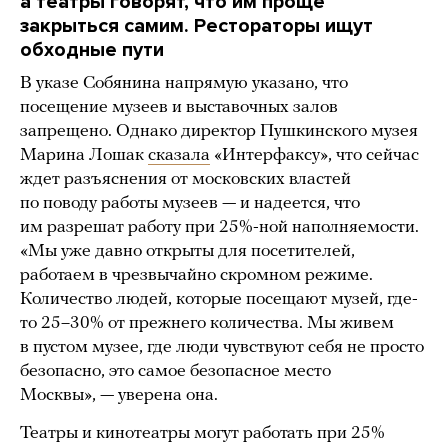
а театры говорят, что им проще
закрыться самим. Рестораторы ищут
обходные пути
В указе Собянина напрямую указано, что
посещение музеев и выставочных залов
запрещено. Однако директор Пушкинского музея
Марина Лошак
сказала
«Интерфаксу», что сейчас
ждет разъяснения от московских властей
по поводу работы музеев — и надеется, что
им разрешат работу при 25%-ной наполняемости.
«Мы уже давно открыты для посетителей,
работаем в чрезвычайно скромном режиме.
Количество людей, которые посещают музей, где-
то 25–30% от прежнего количества. Мы живем
в пустом музее, где люди чувствуют себя не просто
безопасно, это самое безопасное место
Москвы», — уверена она.
Театры и кинотеатры могут работать при 25%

▬▬▬

TASK DESCRIPTION: Turn the lines of text in the data above into a two-column Markdown table headed Entry and Line. Number the rows consecutively from 1, omit blank lines, and leave the pictures out.

FINISHED TASK:
| Entry | Line |
|---|---|
| 1 | а театры говорят, что им проще |
| 2 | закрыться самим. Рестораторы ищут |
| 3 | обходные пути |
| 4 | В указе Собянина напрямую указано, что |
| 5 | посещение музеев и выставочных залов |
| 6 | запрещено. Однако директор Пушкинского музея |
| 7 | Марина Лошак |
| 8 | сказала |
| 9 | «Интерфаксу», что сейчас |
| 10 | ждет разъяснения от московских властей |
| 11 | по поводу работы музеев — и надеется, что |
| 12 | им разрешат работу при 25%-ной наполняемости. |
| 13 | «Мы уже давно открыты для посетителей, |
| 14 | работаем в чрезвычайно скромном режиме. |
| 15 | Количество людей, которые посещают музей, где- |
| 16 | то 25–30% от прежнего количества. Мы живем |
| 17 | в пустом музее, где люди чувствуют себя не просто |
| 18 | безопасно, это самое безопасное место |
| 19 | Москвы», — уверена она. |
| 20 | Театры и кинотеатры могут работать при 25% |